═══ Provided passage ═══
To date, the effects of chemotherapy and radiation on vascular health have primarily been studied in childhood cancer survivors or following a single treatment session.5, 6, 7 Chow et al observed a decreased brachial artery flow‐mediated dilation (FMD), a measurement of endothelial‐dependent dilation, ≈20 months following anthracycline‐based chemotherapy.5 Similarly, Vaughn et al demonstrated a decreased FMD in long‐term survivors of testicular cancer. These decreases in vascular function, which are associated with increased mortality and morbidity, can lead to decreases in blood flow and increases in arterial stiffness.8 As such, in subjects receiving anthracycline chemotherapy, Chaosuwannaki et al, Miza‐Stec et al, and Draft et al independently demonstrated significant increases in aortic stiffness 4 to 6 months following treatment, which, attributed to increase in vascular resistance, can decrease peripheral blood flow.9, 10, 11, 12
Decreases in limb blood flow and vascular conductance have been shown to have key implications in both function and disease risk in humans.13, 14 Whereas whole‐body exercise stress is commonly used in the clinical setting to evaluate integrated cardiorespiratory function, it is limited by an inability to investigate key peripheral vascular responses. Handgrip exercise is a common exercise model that utilizes a small muscle mass and allows for direct noninvasive investigation of blood flow control.15, 16 Importantly, decreases in vascular function and the control of blood flow during exercise will decrease exercise capacity, which is inversely related to mortality rate in healthy individuals17, 18 and may play a role in the development and persistence of cancer‐related fatigue.19 Given that little is known to date about the peripheral vascular control of blood flow in cancer survivors, the purpose of the present study was to investigate vascular responses to exercise in cancer survivors previously treated with adjuvant cancer therapies. It was hypothesized that in relation to healthy cancer‐free controls, cancer survivors previously treated with chemotherapy or a combination of chemotherapy and radiation would have a significantly decreased limb blood flow during submaximal dynamic forearm exercise. To test these hypotheses, exercise blood flow was measured by two‐dimensional (2D) Doppler ultrasound during dynamic handgrip exercise. This modality of exercise was utilized because it allows for controlled workloads and stable noninvasive vascular measurements compared to traditional lower‐limb treadmill or cycling exercise. As such, this modality of exercise has previously been used to evaluate exercise blood flow responses in aged and clinical populations.15, 16
Methods
Subjects
This study utilized a cross‐sectional, case‐control study design, with 11 participants recruited to a cancer survivor group (10 women) and 9 participants recruited to a control group (8 women). Control participants were selected if their age and maximal voluntary contraction (MVC) were within 2.5 SDs of the means for the cancer survivor group. All women were postmenopausal. History of chemotherapy and radiation treatment history, date of last treatment, and confirmation of ≥12 months from cancer diagnosis was obtained from the treating oncologists or family practitioner for all cancer survivor participants. Individuals in the control group were recruited from local advertisements. Exclusion criteria included previous diagnosis with diabetes mellitus, cystic fibrosis, cardiopulmonary disease, chronic obstructive pulmonary disease, asthma, lung disease, or microvascular/peripheral artery disease or were currently anemic as determined by health history questionnaire. Subjects were free of signs or symptoms indicating the presence of pulmonary, metabolic, or cardiovascular disease. Individuals with uncontrolled hypertension (systolic blood pressure [SBP], >160 mm Hg), or currently smoking were excluded from the study. None of the participants were currently taking prescription blood pressure medication or other prescribed medication. Current level of physical activity was determined using the International Physical Activity Questionnaire.20 Informed consent was obtained from all individuals included in the study according to the University of Oklahoma (Norman, OK) Institutional Review Board for Research Involving Human Subjects requirements. All testing was conducted in a temperature‐controlled laboratory (21–23°C) after a 4‐hour fast and having refrained from strenuous exercise, alcohol, and caffeine for at least 12 hours.
═══ The data ═══
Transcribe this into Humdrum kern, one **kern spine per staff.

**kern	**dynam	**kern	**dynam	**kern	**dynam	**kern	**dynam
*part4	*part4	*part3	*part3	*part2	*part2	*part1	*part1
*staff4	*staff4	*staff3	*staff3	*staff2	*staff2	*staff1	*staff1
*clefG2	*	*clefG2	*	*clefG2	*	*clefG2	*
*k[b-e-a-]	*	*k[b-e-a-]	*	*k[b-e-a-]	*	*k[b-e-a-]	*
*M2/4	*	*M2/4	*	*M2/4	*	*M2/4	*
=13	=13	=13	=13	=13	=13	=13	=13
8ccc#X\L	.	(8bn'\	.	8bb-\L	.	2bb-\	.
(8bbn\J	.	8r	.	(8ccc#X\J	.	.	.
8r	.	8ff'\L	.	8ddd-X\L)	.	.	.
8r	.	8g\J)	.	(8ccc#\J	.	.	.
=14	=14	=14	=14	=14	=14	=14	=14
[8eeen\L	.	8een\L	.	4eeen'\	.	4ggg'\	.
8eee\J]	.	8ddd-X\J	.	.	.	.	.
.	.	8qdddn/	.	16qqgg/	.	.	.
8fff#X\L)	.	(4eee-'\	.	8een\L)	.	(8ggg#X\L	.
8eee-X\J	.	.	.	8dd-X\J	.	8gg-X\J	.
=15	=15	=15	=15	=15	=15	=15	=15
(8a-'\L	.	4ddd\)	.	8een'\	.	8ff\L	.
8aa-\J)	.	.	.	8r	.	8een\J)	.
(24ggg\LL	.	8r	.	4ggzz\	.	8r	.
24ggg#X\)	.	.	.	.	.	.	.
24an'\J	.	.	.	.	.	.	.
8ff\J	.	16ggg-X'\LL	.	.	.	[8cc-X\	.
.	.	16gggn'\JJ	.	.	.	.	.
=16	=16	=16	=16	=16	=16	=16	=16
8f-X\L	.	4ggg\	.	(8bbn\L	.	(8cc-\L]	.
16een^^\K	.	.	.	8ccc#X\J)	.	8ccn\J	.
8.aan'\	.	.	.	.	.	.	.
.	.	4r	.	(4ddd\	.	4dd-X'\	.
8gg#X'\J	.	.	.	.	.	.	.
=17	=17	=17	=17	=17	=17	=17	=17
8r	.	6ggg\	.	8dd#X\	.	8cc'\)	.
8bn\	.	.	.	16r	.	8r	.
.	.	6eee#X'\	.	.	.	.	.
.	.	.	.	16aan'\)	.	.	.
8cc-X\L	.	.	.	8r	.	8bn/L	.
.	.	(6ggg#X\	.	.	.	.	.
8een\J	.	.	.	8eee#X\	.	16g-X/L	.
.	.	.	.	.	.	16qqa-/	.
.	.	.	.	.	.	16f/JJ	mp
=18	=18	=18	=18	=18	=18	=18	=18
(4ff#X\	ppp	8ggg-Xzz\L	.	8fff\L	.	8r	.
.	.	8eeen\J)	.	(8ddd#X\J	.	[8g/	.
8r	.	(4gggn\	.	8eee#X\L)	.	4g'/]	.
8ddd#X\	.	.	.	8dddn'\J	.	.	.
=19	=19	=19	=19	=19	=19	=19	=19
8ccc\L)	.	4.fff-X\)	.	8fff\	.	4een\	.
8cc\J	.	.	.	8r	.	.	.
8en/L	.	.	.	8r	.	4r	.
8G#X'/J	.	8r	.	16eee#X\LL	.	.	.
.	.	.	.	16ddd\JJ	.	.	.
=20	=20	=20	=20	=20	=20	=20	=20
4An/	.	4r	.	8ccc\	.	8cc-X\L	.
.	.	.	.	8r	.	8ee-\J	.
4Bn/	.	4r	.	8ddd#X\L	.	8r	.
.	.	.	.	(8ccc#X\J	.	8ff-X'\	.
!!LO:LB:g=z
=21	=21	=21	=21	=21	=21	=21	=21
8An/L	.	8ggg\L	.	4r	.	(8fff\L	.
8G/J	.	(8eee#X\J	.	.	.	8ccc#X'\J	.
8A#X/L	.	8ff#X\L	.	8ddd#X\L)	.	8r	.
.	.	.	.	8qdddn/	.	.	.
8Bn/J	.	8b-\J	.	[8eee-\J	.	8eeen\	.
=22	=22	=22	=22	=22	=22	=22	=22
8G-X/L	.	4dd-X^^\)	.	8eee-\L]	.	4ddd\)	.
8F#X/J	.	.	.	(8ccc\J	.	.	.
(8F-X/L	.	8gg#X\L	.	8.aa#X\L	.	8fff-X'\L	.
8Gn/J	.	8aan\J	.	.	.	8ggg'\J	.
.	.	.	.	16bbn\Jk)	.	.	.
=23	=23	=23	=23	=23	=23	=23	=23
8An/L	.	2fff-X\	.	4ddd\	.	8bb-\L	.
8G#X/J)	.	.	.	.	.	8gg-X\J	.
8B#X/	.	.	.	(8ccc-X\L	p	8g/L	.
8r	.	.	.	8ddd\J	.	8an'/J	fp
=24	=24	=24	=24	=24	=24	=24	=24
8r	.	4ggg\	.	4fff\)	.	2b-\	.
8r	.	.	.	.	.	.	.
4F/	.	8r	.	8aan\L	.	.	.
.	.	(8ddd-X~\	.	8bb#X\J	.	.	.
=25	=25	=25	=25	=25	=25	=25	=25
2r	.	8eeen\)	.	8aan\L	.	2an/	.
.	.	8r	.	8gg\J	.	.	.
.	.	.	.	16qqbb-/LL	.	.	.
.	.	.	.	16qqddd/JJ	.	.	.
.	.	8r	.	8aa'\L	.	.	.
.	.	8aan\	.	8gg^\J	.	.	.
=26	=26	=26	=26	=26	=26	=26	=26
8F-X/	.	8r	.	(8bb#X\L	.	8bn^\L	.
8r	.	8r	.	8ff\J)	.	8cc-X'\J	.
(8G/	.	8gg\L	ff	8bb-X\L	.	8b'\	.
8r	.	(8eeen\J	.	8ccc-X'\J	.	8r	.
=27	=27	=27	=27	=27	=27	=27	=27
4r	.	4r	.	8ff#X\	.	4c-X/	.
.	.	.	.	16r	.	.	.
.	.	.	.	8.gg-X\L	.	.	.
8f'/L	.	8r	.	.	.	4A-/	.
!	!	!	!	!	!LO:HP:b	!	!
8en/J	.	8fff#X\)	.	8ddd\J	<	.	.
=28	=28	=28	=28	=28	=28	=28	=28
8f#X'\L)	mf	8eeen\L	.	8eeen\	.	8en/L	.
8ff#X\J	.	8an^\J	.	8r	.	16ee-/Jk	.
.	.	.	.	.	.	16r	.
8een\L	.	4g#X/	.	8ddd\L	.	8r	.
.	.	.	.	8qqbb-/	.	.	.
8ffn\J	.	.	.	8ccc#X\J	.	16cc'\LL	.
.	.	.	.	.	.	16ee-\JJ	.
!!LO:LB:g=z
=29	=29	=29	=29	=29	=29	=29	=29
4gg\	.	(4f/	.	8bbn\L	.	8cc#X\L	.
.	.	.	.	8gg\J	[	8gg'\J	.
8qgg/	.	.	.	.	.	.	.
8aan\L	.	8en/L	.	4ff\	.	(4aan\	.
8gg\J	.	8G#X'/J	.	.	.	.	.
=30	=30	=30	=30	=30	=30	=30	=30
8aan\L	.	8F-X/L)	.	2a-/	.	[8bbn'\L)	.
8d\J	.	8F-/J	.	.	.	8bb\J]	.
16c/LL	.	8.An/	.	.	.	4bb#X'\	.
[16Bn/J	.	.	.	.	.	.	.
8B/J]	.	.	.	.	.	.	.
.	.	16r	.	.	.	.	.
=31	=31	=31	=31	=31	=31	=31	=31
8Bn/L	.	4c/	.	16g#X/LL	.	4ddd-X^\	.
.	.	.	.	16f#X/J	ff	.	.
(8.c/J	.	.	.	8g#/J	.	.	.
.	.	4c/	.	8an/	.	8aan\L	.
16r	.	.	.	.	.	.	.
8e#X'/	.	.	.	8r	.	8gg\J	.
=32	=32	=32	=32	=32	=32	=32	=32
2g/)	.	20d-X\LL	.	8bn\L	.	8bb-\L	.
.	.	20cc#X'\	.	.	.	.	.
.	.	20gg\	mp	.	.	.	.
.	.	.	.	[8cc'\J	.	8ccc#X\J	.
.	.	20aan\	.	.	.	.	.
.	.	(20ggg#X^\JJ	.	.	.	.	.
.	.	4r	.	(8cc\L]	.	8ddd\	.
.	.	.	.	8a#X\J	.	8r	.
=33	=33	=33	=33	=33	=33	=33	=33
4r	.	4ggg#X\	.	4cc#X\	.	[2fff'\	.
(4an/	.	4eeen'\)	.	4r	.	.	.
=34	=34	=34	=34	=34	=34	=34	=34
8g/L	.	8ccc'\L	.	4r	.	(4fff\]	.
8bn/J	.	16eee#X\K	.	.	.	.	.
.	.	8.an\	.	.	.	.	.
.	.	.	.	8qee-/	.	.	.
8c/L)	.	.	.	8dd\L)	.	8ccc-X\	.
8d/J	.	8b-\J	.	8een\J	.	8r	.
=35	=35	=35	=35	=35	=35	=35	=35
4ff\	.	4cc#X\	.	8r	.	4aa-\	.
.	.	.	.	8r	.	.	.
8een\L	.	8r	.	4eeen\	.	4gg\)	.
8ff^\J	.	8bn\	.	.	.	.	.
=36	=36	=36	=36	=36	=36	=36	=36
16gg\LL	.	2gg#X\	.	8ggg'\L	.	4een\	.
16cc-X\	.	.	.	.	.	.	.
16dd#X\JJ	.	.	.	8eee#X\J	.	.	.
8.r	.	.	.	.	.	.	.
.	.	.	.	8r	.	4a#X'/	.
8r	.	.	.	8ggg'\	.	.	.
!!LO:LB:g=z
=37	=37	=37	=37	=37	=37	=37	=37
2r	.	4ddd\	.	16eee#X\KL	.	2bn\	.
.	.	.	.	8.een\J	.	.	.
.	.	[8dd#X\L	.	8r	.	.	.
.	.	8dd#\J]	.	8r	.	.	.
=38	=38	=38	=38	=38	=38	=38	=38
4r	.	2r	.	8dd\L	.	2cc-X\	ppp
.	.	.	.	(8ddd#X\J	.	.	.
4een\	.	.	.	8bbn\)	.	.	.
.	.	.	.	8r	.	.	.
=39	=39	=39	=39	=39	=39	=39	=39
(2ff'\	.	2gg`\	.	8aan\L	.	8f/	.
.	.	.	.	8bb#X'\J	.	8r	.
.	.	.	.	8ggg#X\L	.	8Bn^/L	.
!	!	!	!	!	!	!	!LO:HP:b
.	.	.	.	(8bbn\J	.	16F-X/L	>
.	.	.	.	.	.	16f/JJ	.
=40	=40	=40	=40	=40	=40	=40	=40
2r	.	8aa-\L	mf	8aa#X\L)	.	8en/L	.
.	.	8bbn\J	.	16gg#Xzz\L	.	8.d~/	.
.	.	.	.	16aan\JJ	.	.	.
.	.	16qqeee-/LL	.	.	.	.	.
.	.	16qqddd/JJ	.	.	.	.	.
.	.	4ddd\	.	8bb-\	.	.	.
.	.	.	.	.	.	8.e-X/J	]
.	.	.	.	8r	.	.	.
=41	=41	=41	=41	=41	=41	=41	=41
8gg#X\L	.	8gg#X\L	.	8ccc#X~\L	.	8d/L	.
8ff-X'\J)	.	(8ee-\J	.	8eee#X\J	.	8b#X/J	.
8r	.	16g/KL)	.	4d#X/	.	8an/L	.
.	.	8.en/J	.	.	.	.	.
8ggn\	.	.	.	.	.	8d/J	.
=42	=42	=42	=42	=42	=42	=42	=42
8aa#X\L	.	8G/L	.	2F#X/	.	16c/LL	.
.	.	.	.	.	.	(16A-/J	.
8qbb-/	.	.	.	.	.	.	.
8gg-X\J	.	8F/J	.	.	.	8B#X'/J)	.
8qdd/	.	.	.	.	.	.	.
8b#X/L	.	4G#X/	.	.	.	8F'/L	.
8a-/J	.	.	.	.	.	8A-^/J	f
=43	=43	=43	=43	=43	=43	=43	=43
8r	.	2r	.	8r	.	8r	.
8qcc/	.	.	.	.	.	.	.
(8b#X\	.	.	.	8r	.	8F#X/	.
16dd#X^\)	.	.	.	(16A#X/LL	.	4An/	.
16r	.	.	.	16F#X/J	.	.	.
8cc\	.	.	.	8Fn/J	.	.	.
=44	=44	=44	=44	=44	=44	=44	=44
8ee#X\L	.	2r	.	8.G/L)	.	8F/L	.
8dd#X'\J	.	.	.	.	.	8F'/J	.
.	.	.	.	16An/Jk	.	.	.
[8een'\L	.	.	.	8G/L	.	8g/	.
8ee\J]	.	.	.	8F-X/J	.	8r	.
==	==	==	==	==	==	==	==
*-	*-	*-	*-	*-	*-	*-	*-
═══
* **Assigned task A**
In the passage on exercise blood flow in cancer survivors, what temperature range was the laboratory kept at during testing?
* **Assigned task B**
Continue the passage on exercise blood flow in cancer survivors from its last sentence.

* **Task answer A**
21–23°C

* **Task answer B**
Experimental Protocol
MVC was measured in triplicate in the right arm with a handgrip dynamometer (EH101; Camry, South El Monte, CA) and highest value recorded. Following a 10‐minute rest supine period, single‐arm dynamic handgrip exercise was performed in the right arm on a custom‐built handgrip ergometer with the arm abducted to ≈80° at heart level. Each participant performed a workload equivalent to 20% MVC for 4 minutes to ensure a steady state was achieved. Given that forearm blood flow (FBF) is related to the absolute workload performed21 and potential arterial occlusion occurs with ≥30% MVC workloads,22 cancer survivor and control participants were group matched for MVC so that both absolute and relative exercise workloads would be similar between groups. Each workload was achieved by lifting the prescribed weight ≈3 cm over a pulley at a duty cycle of 1 second contraction and 2 seconds relaxation, with a metronome used to ensure correct timing. To minimize the potential risk of external stimuli altering cardiovascular responses, participants were asked to refrain from talking and to remain as still as possible while the experimental measurements were performed throughout baseline and exercise study periods.
Experimental Measurements
Resting mean arterial blood pressure (MAP) was measured from the average of 3 brachial artery pressure recordings following a 10‐minute rest period in the supine position (Omron 10 Plus Series; Omron Healthcare, Hoofddorp, The Netherlands). Baseline and handgrip exercise beat‐by‐beat MAP was continuously measured by calibrated finger photoplethysmography (Finometer Pro; Finapress Medical Systems, Amsterdam, The Netherlands) and averaged over the last 30 seconds of exercise. This system has previously been used to evaluate blood pressure responses to handgrip exercise in clinical populations.23 In all instances, arterial pressure recordings were performed at heart level. In addition, the data for each beat were processed to obtain measurements of left ventricular ejection time (LVET), which was corrected for changes in heart rate to determine LVET index (men, LVETi 1.7×heart rate+LVET; women, LVETi 1.6×heart rate+LVET).24 Arterial pressure wave‐form–derived measurements of LVETi can be affected by changes in ventricular performance and vascular tone (eg, elastiance, compliance, and stiffness), which may lead to over‐ or underestimation of measurements obtained at the left ventricle and therefore should be interpreted only as an estimate of ventricular function.
A 2D and Doppler ultrasound system (Logiq S8; GE Medical Systems, Milwaukee, WI) with a linear array transducer operated at an image frequency of 10.0 MHz was used to simultaneously measure the brachial artery diameter and blood velocities. Doppler velocity measurements were made in pulse‐wave mode at a Doppler frequency of 4.0 MHz and corrected for an angle of insonation less than 60 degrees. During handgrip exercise, all ultrasound measurements were made 5 to 10 cm above the antecubital fossa, midway between the antecubital and axillary regions, medial to the m. biceps brachii. Time‐averaged mean velocity values were measured and averaged over a 3‐second interval on the ultrasound system using the manufacturer's onscreen software. Brachial artery diameter was calculated at 15 Hz and averaged into 3‐second bins using an automated edge‐detection software (Medical Imaging Applications, Coralville, IA).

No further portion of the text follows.